2022-03-10
It would be nice if Linux had a count of disk errors in sysfs
The Linux kernel knows when disk IO errors happen and it will tell you about them (at sometimes copious length, see 1, 2, 3). But only in the kernel message log, in a format that can vary from disk type to disk type and changes over time. This makes it pretty hard to notice when disk errors happen somewhere out there in your fleet and to keep track of them over time.
Given that the Linux kernel knows about these errors, it would be nice if it kept a per-device count of various sorts of disk errors and exposed them in sysfs (you'd want to separate out hard and soft errors, and to track read errors, write errors, and errors for other operations). In theory you can probably use an eBPF program to gather this information even without the kernel's cooperation, but doing it correctly is not trivial and needs to hook into more than just the error reporting routine(s).

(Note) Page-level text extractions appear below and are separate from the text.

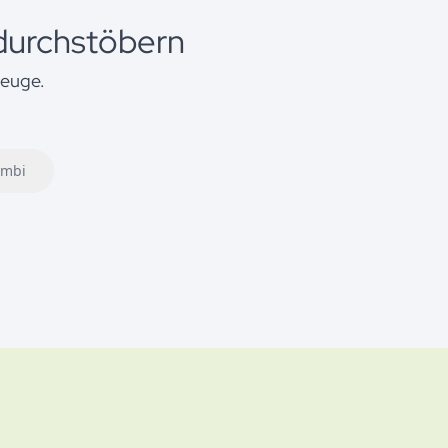
durchstöbern
zeuge.
mbi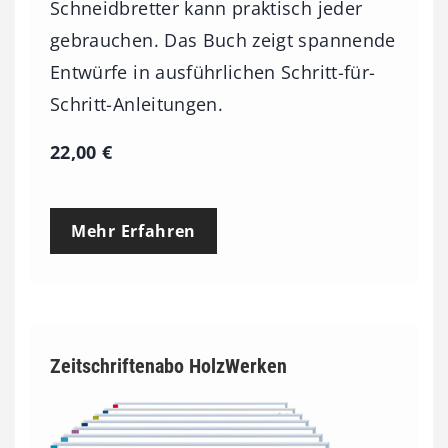
Schneidbretter kann praktisch jeder
gebrauchen. Das Buch zeigt spannende
Entwürfe in ausführlichen Schritt-für-
Schritt-Anleitungen.
22,00
€
Mehr Erfahren
Zeitschriftenabo HolzWerken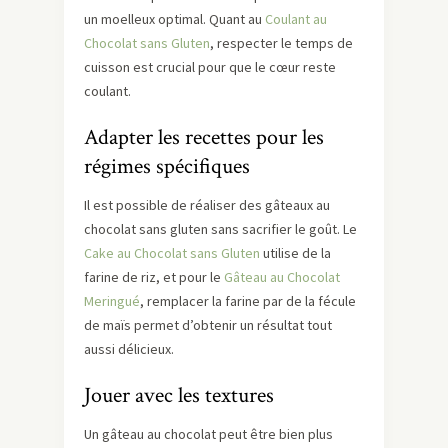
un moelleux optimal. Quant au
Coulant au
Chocolat sans Gluten
, respecter le temps de
cuisson est crucial pour que le cœur reste
coulant.
Adapter les recettes pour les
régimes spécifiques
Il est possible de réaliser des gâteaux au
chocolat sans gluten sans sacrifier le goût. Le
Cake au Chocolat sans Gluten
utilise de la
farine de riz, et pour le
Gâteau au Chocolat
Meringué
, remplacer la farine par de la fécule
de maïs permet d’obtenir un résultat tout
aussi délicieux.
Jouer avec les textures
Un gâteau au chocolat peut être bien plus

(For example, disks can be hot-swapped at the hardware level. If 'sdc' is removed and a new disk is added than inherits the 'sdc' name, you don't want it to also inherit the old sdc's error count. The kernel can get this completely right, but an eBPF program almost certainly has some subtle event races even if it's monitoring all of the relevant points.)
Having generic disk support for these sysfs error counts would hopefully lead to it being extended to working on the various forms of software disks, such as software RAID and device mapper 'disks'. These don't necessarily experience a hard error just because some underlying device did (for example, a software RAID 1 mirror can retry the read from another device).
It's tempting to ask for a similar error count for filesystems, but I'm not sure if that's useful or meaningful. And in most situations you can correlate a device (possibly a virtual one) to a specific filesystem, so you know that if device 'md1' experienced a disk read error, your root filesystem did too.
(Some Linux filesystems do have some reporting of errors in sysfs, for example ext4's sysfs entries include an error count and information about the first and most recent errors experienced. But it's not clear what sort of 'errors' these are about, and the information is apparently persisted in the filesystem superblock instead of being transient. You might want to monitor the error count, though.)